The card continued to state that city route customers would be getting mail deliveries two or three times per week depending on which particular routes they were on. It also said that mail could always be dropped off at the post office locations and that mail would be sent out on the next truck leaving said facility.
The card also said that most individual post offices would be shortening their hours of operation, and some might also be closed to the public on additional days each week. The new hours of operation would be posted on or near the front doors at all post office locations.
Boy, that was sure a big change! One day a week mail service. Things must be pretty bad if even Uncle Sam was cutting back that much. It made me wonder what other changes were happening that I knew nothing about that would affect me. I was concerned enough, so I started listening to the local news
on a radio I had in the house.
After several days of listening, I noticed the news on the radio was confusing. The announcers would spend some time telling listeners that the economic situation was improving but then would talk about more store closures or more government cutbacks on services. Those two things were exact opposites it seemed like to me.
First saying things were getting better then listing all the things getting worse. It was confusing and concerning at the same time. It was like they had been handed two scripts to read by two different people and those scripts were at odds with each other.
They never said much about world news or even national news. Sometimes the news would say things like there had been an earthquake in some country or there was a bad storm approaching the west coast or something like that, but those type news stories were about it for any news other than local news.
On my trips to the library, I had noticed the signs on the doors that stated the new reduced hours the library was open.

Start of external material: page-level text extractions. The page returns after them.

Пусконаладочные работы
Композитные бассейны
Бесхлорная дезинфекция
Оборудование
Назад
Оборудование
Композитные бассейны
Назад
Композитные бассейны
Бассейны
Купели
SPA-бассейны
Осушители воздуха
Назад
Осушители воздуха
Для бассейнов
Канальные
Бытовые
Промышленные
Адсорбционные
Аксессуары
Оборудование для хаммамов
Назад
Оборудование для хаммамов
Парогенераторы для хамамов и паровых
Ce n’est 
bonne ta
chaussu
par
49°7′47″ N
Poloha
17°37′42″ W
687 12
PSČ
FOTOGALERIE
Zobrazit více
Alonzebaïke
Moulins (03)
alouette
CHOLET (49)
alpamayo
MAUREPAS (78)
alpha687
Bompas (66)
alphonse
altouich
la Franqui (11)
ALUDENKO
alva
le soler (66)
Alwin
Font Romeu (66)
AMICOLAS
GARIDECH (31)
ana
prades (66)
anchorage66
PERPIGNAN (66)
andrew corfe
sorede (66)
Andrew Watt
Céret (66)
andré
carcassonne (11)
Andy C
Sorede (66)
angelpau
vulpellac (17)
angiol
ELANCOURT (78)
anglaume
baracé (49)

On my last trip in there were very few people in the library which had surprised me. The place was always busy with people using the computers and others waiting their turn on the computers.
When the place was almost empty, I asked the only worker there about it. She said that they had to cut back and no longer had internet service there. She also said that they would soon be closing completely. So on my last trip to town, I was not surprised when I stopped, and the closed sign was on the door.
What did surprise me was the postcard I got from the county. It was asking for volunteers for the new all-volunteer fire department. It seems the county had laid off all the firemen and now would be only using volunteers to fight fires in the county. I had heard of volunteer fire departments, but I thought they were a thing of the past and not done anymore. I guess I was wrong. The postcard made it clear that the work was totally volunteer and there would be no financial compensation to the firefighters. Limited local training would be provided for those that signed up.